Otherwise, you will only have an idea in your head of how you want to be in the future. Without changing your behavior, you will continue to get the same results.
Your actions are what get you results. Same actions, same results. Period.
Some Good News
The good thing is that changing habits can be easy with the right tools. Consistency is going to be your secret weapon.
When your brain sees a brand new activity as hard, difficult, or requiring too much of the organism’s (you and me) resources, it will inhibit your motivation to act, and cause you to procrastinate.
The secret weapon is to make the activity seem harmless. If your brain doesn’t see it as a threat, it won’t hinder you.
Self-Motivated: Eat your Chunky Soup
If you were to take a large task like going to the gym and found that you lacked the motivation to even start making it a habit, you could break it down into smaller chunks (which is actually called chunking) and see how that works.

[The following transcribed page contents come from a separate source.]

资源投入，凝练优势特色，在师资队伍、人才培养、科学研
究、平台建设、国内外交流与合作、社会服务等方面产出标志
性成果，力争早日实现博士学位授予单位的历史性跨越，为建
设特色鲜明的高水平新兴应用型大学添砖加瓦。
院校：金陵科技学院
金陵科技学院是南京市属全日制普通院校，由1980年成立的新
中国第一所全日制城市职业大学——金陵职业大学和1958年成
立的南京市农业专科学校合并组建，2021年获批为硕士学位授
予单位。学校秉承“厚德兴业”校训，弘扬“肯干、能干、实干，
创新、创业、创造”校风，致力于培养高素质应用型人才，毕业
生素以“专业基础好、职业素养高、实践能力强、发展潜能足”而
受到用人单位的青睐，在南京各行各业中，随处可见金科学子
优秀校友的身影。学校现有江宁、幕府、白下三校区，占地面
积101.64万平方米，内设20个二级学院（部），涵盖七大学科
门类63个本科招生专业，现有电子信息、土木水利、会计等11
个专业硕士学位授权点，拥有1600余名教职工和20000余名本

So, “get up and go to the gym Frank” becomes
- Put on tennis shoes and gym wear
- Walk to car
- Drive to gym
- Etc…
And there are several ways you can manipulate the chunking!
One method is to tell yourself you are only going to do “whatever” for five minutes. Your brain won’t stop you for that. That’s a harmless amount of time. After five minutes, you will find you can easily continue.
Another way to increase your odds is to make your list based on tasks that you know you think are easy. Break them down as far as you need to in order to look at each task and feel “yeah, I could definitely do that no problem. That’s barely doing anything.”
Well it might be, but you have ten tasks lined up that are “barely doing anything” and they combine to create you doing a whole lotta something. It’s like freakin’ magic I swear.